Dolphin is a multimodal layout analyzer and image-to-structure converter that transforms photographed or digital document images into machine-readable structured data. It functions as an LLM document parser, utilizing vision-language models to simultaneously predict spatial layout and text content.

The system is designed as a concurrent document processor, employing parallel document parsing to process multiple elements across distributed compute nodes. This high-throughput approach reduces the total time required to convert large volumes of images into structured formats.

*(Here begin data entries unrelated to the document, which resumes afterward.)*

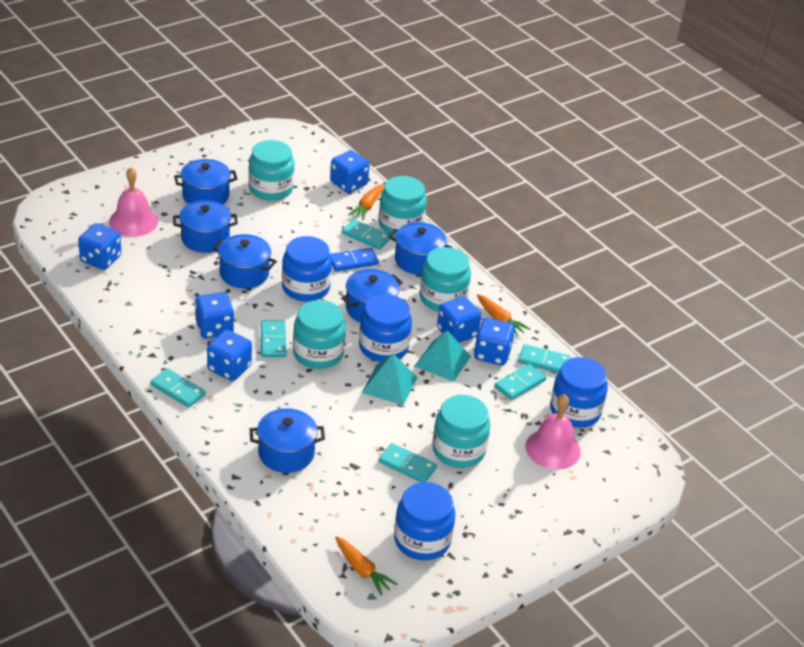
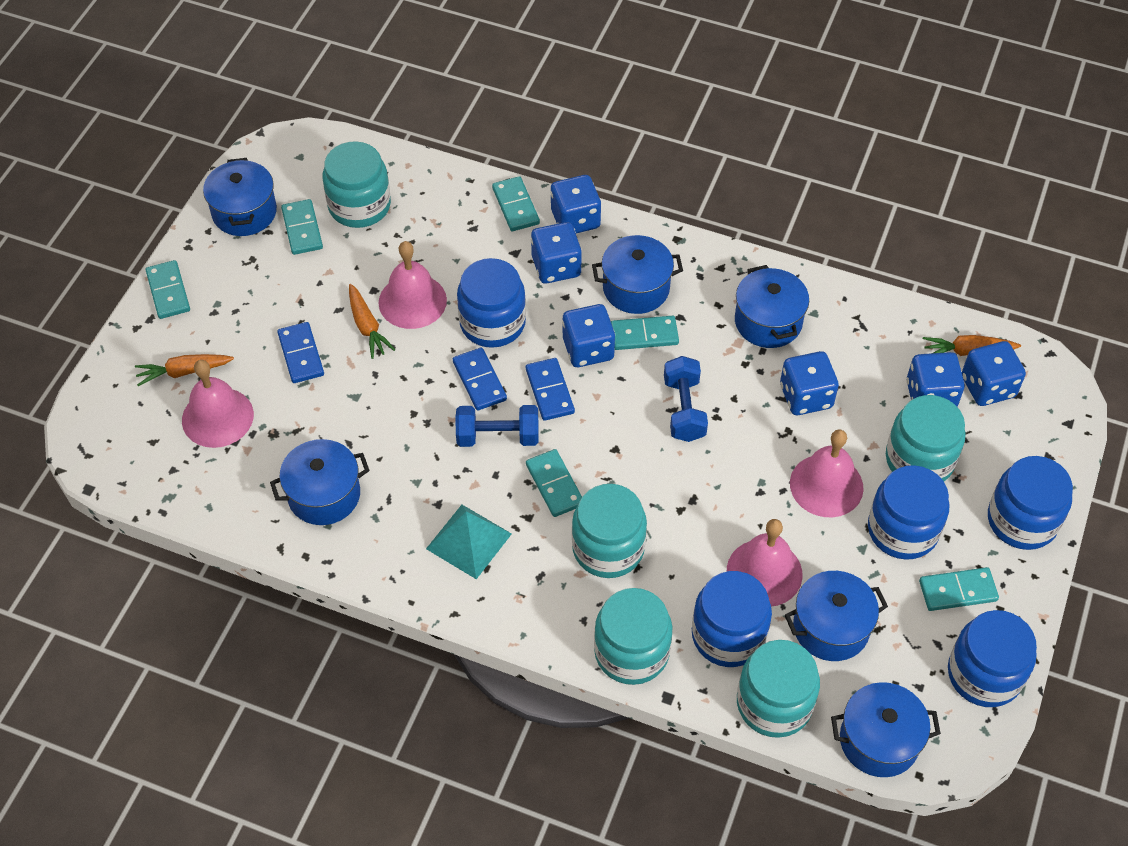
blue domino: [330,247,379,271] = 1 -> [277,322,324,383] [453,348,507,411] [526,358,575,421] = 3
blue dumbbell: none = 0 -> [456,405,539,447] [664,356,708,442] = 2
blue jar: [282,236,332,302] [359,294,412,362] [394,482,455,560] [550,357,608,428] = 4 -> [457,258,526,348] [692,571,772,667] [868,465,949,560] [948,610,1037,707] [988,456,1073,550] = 5
pink bell: [109,167,158,237] [525,394,581,470] = 2 -> [182,360,254,448] [379,241,447,329] [727,519,803,607] [790,429,864,517] = 4
turquoise pyramid: [362,354,417,405] [414,330,471,382] = 2 -> [426,505,512,579] = 1

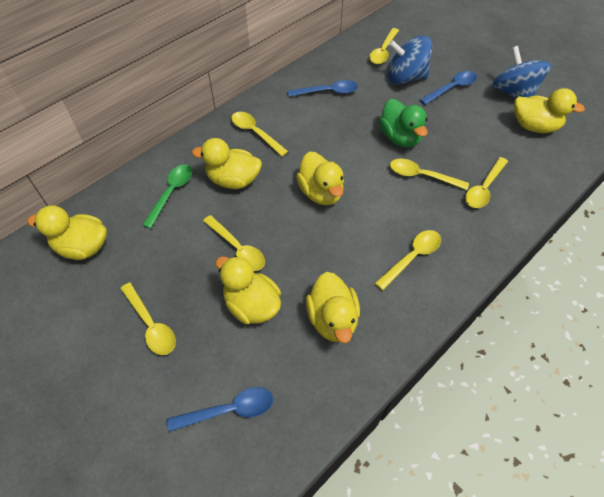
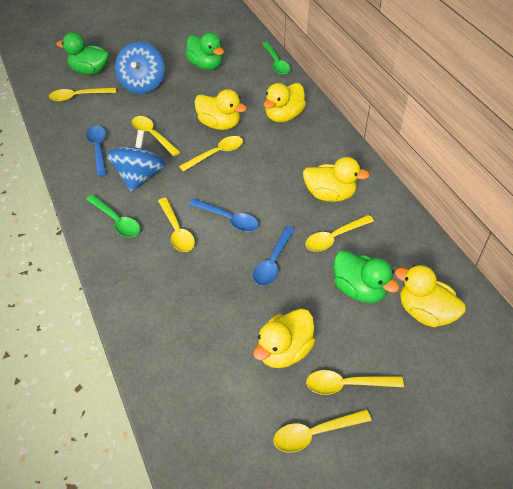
green duck: [379,99,428,148] = 1 -> [56,32,110,75] [185,33,224,70] [334,250,399,303] = 3
green spoon: [142,164,192,229] = 1 -> [86,194,140,237] [262,42,291,75] = 2
yellow duck: [27,205,107,260] [192,138,262,189] [216,256,281,324] [296,152,344,205] [306,272,360,343] [514,88,585,133] = 6 -> [194,89,247,130] [253,309,315,368] [264,83,306,122] [303,157,370,202] [395,265,466,327] = 5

The project covers spatial document layout mapping to identify bounding boxes and generate natural reading order sequences. It provides capabilities for granular content retrieval, allowing for the targeted extraction of specific document elements such as tables, formulas, and code blocks through prompt-based parsing.

Features

Vision-Language Inference - Uses vision-language inference to simultaneously predict spatial layout and text content from document images.
Document Layout Analyzers - Provides a multimodal layout analyzer that identifies spatial arrangements and reading orders of text, tables, and figures in images.
Pixel Coordinate Mappings - Maps high-level bounding boxes and regions to exact pixel coordinates for document layout identification.
Image-to-Text Transformers - Uses transformer-based mapping to convert image pixels directly into structured text sequences.

Features

Vision-Language Inference - Uses vision-language inference to simultaneously predict spatial layout and text content from document images.
Document Layout Analyzers - Provides a multimodal layout analyzer that identifies spatial arrangements and reading orders of text, tables, and figures in images.
Pixel Coordinate Mappings - Maps high-level bounding boxes and regions to exact pixel coordinates for document layout identification.
Image-to-Text Transformers - Uses transformer-based mapping to convert image pixels directly into structured text sequences.